REQUEST:
Report every line of the data that includes "enable".

(Recorded data)
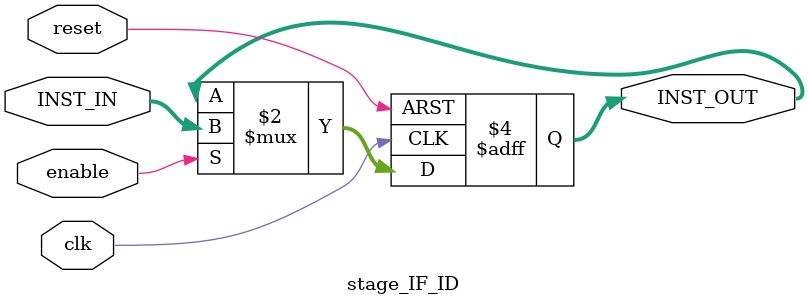
<source format=v>
module stage_IF_ID (
  input clk, reset, enable,
  input [31:0] INST_IN,
  output reg [31:0] INST_OUT);
    
  always @ (posedge clk or posedge reset) begin
    if (reset) 
      INST_OUT <= {32{1'b0}};
    else begin
      if (enable) begin
        INST_OUT <= INST_IN;
      end
    end
  end
endmodule

</source>
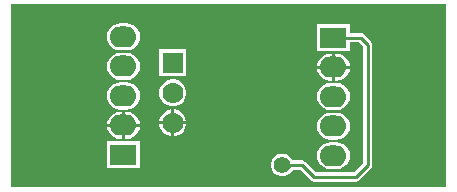
<source format=gbl>
G04*
G04 #@! TF.GenerationSoftware,Altium Limited,CircuitMaker,2.2.1 (2.2.1.6)*
G04*
G04 Layer_Physical_Order=2*
G04 Layer_Color=11436288*
%FSLAX24Y24*%
%MOIN*%
G70*
G04*
G04 #@! TF.SameCoordinates,CDB163E5-030E-4182-BE1C-8E83F9AF5388*
G04*
G04*
G04 #@! TF.FilePolarity,Positive*
G04*
G01*
G75*
%ADD11C,0.0100*%
%ADD29O,0.0900X0.0700*%
%ADD30R,0.0900X0.0700*%
%ADD31R,0.0700X0.0700*%
%ADD32C,0.0700*%
%ADD33C,0.0550*%
G36*
X23250Y9350D02*
X8750Y9350D01*
X8750Y15450D01*
X23250Y15450D01*
X23250Y9350D01*
X23250Y9350D02*
G37*
%LPC*%
G36*
X12600Y14822D02*
X12400Y14822D01*
X12283Y14807D01*
X12173Y14762D01*
X12079Y14689D01*
X12007Y14595D01*
X11962Y14486D01*
X11946Y14369D01*
X11962Y14251D01*
X12007Y14142D01*
X12079Y14048D01*
X12173Y13975D01*
X12283Y13930D01*
X12400Y13915D01*
X12600Y13915D01*
X12717Y13930D01*
X12827Y13975D01*
X12921Y14048D01*
X12993Y14142D01*
X13038Y14251D01*
X13054Y14369D01*
X13038Y14486D01*
X12993Y14595D01*
X12921Y14689D01*
X12827Y14762D01*
X12717Y14807D01*
X12600Y14822D01*
X12600Y14822D02*
G37*
G36*
X19600Y13813D02*
X19550Y13813D01*
X19550Y13409D01*
X20047Y13409D01*
X20038Y13477D01*
X19993Y13586D01*
X19921Y13680D01*
X19827Y13753D01*
X19717Y13798D01*
X19600Y13813D01*
X19600Y13813D02*
G37*
G36*
X19450Y13813D02*
X19400Y13813D01*
X19283Y13798D01*
X19173Y13753D01*
X19079Y13680D01*
X19007Y13586D01*
X18962Y13477D01*
X18953Y13409D01*
X19450Y13409D01*
X19450Y13813D01*
X19450Y13813D02*
G37*
G36*
X14600Y13950D02*
X13700Y13950D01*
X13700Y13050D01*
X14600Y13050D01*
X14600Y13950D01*
X14600Y13950D02*
G37*
G36*
X12600Y13838D02*
X12400Y13838D01*
X12283Y13823D01*
X12173Y13777D01*
X12079Y13705D01*
X12007Y13611D01*
X11962Y13502D01*
X11946Y13384D01*
X11962Y13267D01*
X12007Y13157D01*
X12079Y13063D01*
X12173Y12991D01*
X12283Y12946D01*
X12400Y12930D01*
X12600Y12930D01*
X12717Y12946D01*
X12827Y12991D01*
X12921Y13063D01*
X12993Y13157D01*
X13038Y13267D01*
X13054Y13384D01*
X13038Y13502D01*
X12993Y13611D01*
X12921Y13705D01*
X12827Y13777D01*
X12717Y13823D01*
X12600Y13838D01*
X12600Y13838D02*
G37*
G36*
X20047Y13309D02*
X19550Y13309D01*
X19550Y12906D01*
X19600Y12906D01*
X19717Y12921D01*
X19827Y12966D01*
X19921Y13039D01*
X19993Y13133D01*
X20038Y13242D01*
X20047Y13309D01*
X20047Y13309D02*
G37*
G36*
X19450Y13309D02*
X18953Y13309D01*
X18962Y13242D01*
X19007Y13133D01*
X19079Y13039D01*
X19173Y12966D01*
X19283Y12921D01*
X19400Y12906D01*
X19450Y12906D01*
X19450Y13309D01*
X19450Y13309D02*
G37*
G36*
X14209Y12950D02*
X14091Y12950D01*
X13976Y12919D01*
X13874Y12860D01*
X13790Y12776D01*
X13731Y12674D01*
X13700Y12559D01*
X13700Y12441D01*
X13731Y12326D01*
X13790Y12224D01*
X13874Y12140D01*
X13976Y12081D01*
X14091Y12050D01*
X14209Y12050D01*
X14324Y12081D01*
X14426Y12140D01*
X14510Y12224D01*
X14569Y12326D01*
X14600Y12441D01*
X14600Y12559D01*
X14569Y12674D01*
X14510Y12776D01*
X14426Y12860D01*
X14324Y12919D01*
X14209Y12950D01*
X14209Y12950D02*
G37*
G36*
X12600Y12854D02*
X12400Y12854D01*
X12283Y12838D01*
X12173Y12793D01*
X12079Y12721D01*
X12007Y12627D01*
X11962Y12517D01*
X11946Y12400D01*
X11962Y12283D01*
X12007Y12173D01*
X12079Y12079D01*
X12173Y12007D01*
X12283Y11962D01*
X12400Y11946D01*
X12600Y11946D01*
X12717Y11962D01*
X12827Y12007D01*
X12921Y12079D01*
X12993Y12173D01*
X13038Y12283D01*
X13054Y12400D01*
X13038Y12517D01*
X12993Y12627D01*
X12921Y12721D01*
X12827Y12793D01*
X12717Y12838D01*
X12600Y12854D01*
X12600Y12854D02*
G37*
G36*
X19600Y12829D02*
X19400Y12829D01*
X19283Y12814D01*
X19173Y12768D01*
X19079Y12696D01*
X19007Y12602D01*
X18962Y12493D01*
X18946Y12375D01*
X18962Y12258D01*
X19007Y12148D01*
X19079Y12054D01*
X19173Y11982D01*
X19283Y11937D01*
X19400Y11921D01*
X19600Y11921D01*
X19717Y11937D01*
X19827Y11982D01*
X19921Y12054D01*
X19993Y12148D01*
X20038Y12258D01*
X20054Y12375D01*
X20038Y12493D01*
X19993Y12602D01*
X19921Y12696D01*
X19827Y12768D01*
X19717Y12814D01*
X19600Y12829D01*
X19600Y12829D02*
G37*
G36*
X14209Y11950D02*
X14200Y11950D01*
X14200Y11550D01*
X14600Y11550D01*
X14600Y11559D01*
X14569Y11674D01*
X14510Y11776D01*
X14426Y11860D01*
X14324Y11919D01*
X14209Y11950D01*
X14209Y11950D02*
G37*
G36*
X14100Y11950D02*
X14091Y11950D01*
X13976Y11919D01*
X13874Y11860D01*
X13790Y11776D01*
X13731Y11674D01*
X13700Y11559D01*
X13700Y11550D01*
X14100Y11550D01*
X14100Y11950D01*
X14100Y11950D02*
G37*
G36*
X12600Y11870D02*
X12550Y11870D01*
X12550Y11466D01*
X13047Y11466D01*
X13038Y11533D01*
X12993Y11643D01*
X12921Y11737D01*
X12827Y11809D01*
X12717Y11854D01*
X12600Y11870D01*
X12600Y11870D02*
G37*
G36*
X12450Y11870D02*
X12400Y11870D01*
X12283Y11854D01*
X12173Y11809D01*
X12079Y11737D01*
X12007Y11643D01*
X11962Y11533D01*
X11953Y11466D01*
X12450Y11466D01*
X12450Y11870D01*
X12450Y11870D02*
G37*
G36*
X14600Y11450D02*
X14200Y11450D01*
X14200Y11050D01*
X14209Y11050D01*
X14324Y11081D01*
X14426Y11140D01*
X14510Y11224D01*
X14569Y11326D01*
X14600Y11441D01*
X14600Y11450D01*
X14600Y11450D02*
G37*
G36*
X14100Y11450D02*
X13700Y11450D01*
X13700Y11441D01*
X13731Y11326D01*
X13790Y11224D01*
X13874Y11140D01*
X13976Y11081D01*
X14091Y11050D01*
X14100Y11050D01*
X14100Y11450D01*
X14100Y11450D02*
G37*
G36*
X13047Y11366D02*
X12550Y11366D01*
X12550Y10962D01*
X12600Y10962D01*
X12717Y10977D01*
X12827Y11023D01*
X12921Y11095D01*
X12993Y11189D01*
X13038Y11298D01*
X13047Y11366D01*
X13047Y11366D02*
G37*
G36*
X12450Y11366D02*
X11953Y11366D01*
X11962Y11298D01*
X12007Y11189D01*
X12079Y11095D01*
X12173Y11023D01*
X12283Y10977D01*
X12400Y10962D01*
X12450Y10962D01*
X12450Y11366D01*
X12450Y11366D02*
G37*
G36*
X19600Y11845D02*
X19400Y11845D01*
X19283Y11829D01*
X19173Y11784D01*
X19079Y11712D01*
X19007Y11618D01*
X18962Y11508D01*
X18946Y11391D01*
X18962Y11273D01*
X19007Y11164D01*
X19079Y11070D01*
X19173Y10998D01*
X19283Y10953D01*
X19400Y10937D01*
X19600Y10937D01*
X19717Y10953D01*
X19827Y10998D01*
X19921Y11070D01*
X19993Y11164D01*
X20038Y11273D01*
X20054Y11391D01*
X20038Y11508D01*
X19993Y11618D01*
X19921Y11712D01*
X19827Y11784D01*
X19717Y11829D01*
X19600Y11845D01*
X19600Y11845D02*
G37*
G36*
X13050Y10882D02*
X11950Y10882D01*
X11950Y9981D01*
X13050Y9981D01*
X13050Y10882D01*
X13050Y10882D02*
G37*
G36*
X19600Y10861D02*
X19400Y10861D01*
X19283Y10845D01*
X19173Y10800D01*
X19079Y10728D01*
X19007Y10634D01*
X18962Y10524D01*
X18946Y10407D01*
X18962Y10289D01*
X19007Y10180D01*
X19079Y10086D01*
X19173Y10014D01*
X19283Y9968D01*
X19400Y9953D01*
X19600Y9953D01*
X19717Y9968D01*
X19827Y10014D01*
X19921Y10086D01*
X19993Y10180D01*
X20038Y10289D01*
X20054Y10407D01*
X20038Y10524D01*
X19993Y10634D01*
X19921Y10728D01*
X19827Y10800D01*
X19717Y10845D01*
X19600Y10861D01*
X19600Y10861D02*
G37*
G36*
X20050Y14794D02*
X18950Y14794D01*
X18950Y13894D01*
X20050Y13894D01*
X20050Y14191D01*
X20343Y14191D01*
X20497Y14037D01*
X20497Y10163D01*
X20187Y9853D01*
X18913Y9853D01*
X18558Y10208D01*
X18509Y10241D01*
X18450Y10253D01*
X18145Y10253D01*
X18100Y10330D01*
X18030Y10400D01*
X17945Y10449D01*
X17849Y10475D01*
X17751Y10475D01*
X17655Y10449D01*
X17570Y10400D01*
X17500Y10330D01*
X17451Y10245D01*
X17425Y10149D01*
X17425Y10051D01*
X17451Y9955D01*
X17500Y9870D01*
X17570Y9800D01*
X17655Y9751D01*
X17751Y9725D01*
X17849Y9725D01*
X17945Y9751D01*
X18030Y9800D01*
X18100Y9870D01*
X18145Y9947D01*
X18387Y9947D01*
X18742Y9592D01*
X18791Y9559D01*
X18801Y9557D01*
X18850Y9547D01*
X20250Y9547D01*
X20309Y9559D01*
X20358Y9592D01*
X20758Y9992D01*
X20791Y10041D01*
X20793Y10051D01*
X20803Y10100D01*
X20803Y14100D01*
X20791Y14159D01*
X20758Y14208D01*
X20514Y14452D01*
X20465Y14485D01*
X20406Y14497D01*
X20050Y14497D01*
X20050Y14794D01*
X20050Y14794D02*
G37*
%LPD*%
D11*
X17925Y9975D02*
X18050Y10100D01*
X18450Y10100D02*
X18850Y9700D01*
X18050Y10100D02*
X18450Y10100D01*
X18850Y9700D02*
X20250Y9700D01*
X20650Y10100D01*
X20650Y14100D01*
X20406Y14344D02*
X20650Y14100D01*
X19500Y14344D02*
X20406Y14344D01*
D29*
X12500Y12400D02*
D03*
X12500Y11416D02*
D03*
X12500Y13384D02*
D03*
X12500Y14369D02*
D03*
X19500Y12375D02*
D03*
X19500Y13359D02*
D03*
X19500Y11391D02*
D03*
X19500Y10407D02*
D03*
D30*
X12500Y10431D02*
D03*
X19500Y14344D02*
D03*
D31*
X14150Y13500D02*
D03*
D32*
X14150Y11500D02*
D03*
X14150Y12500D02*
D03*
D33*
X17800Y10100D02*
D03*
M02*

</source>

RESPONSE FOR THIS EXERCISE:
  input clk, reset, enable,
      if (enable) begin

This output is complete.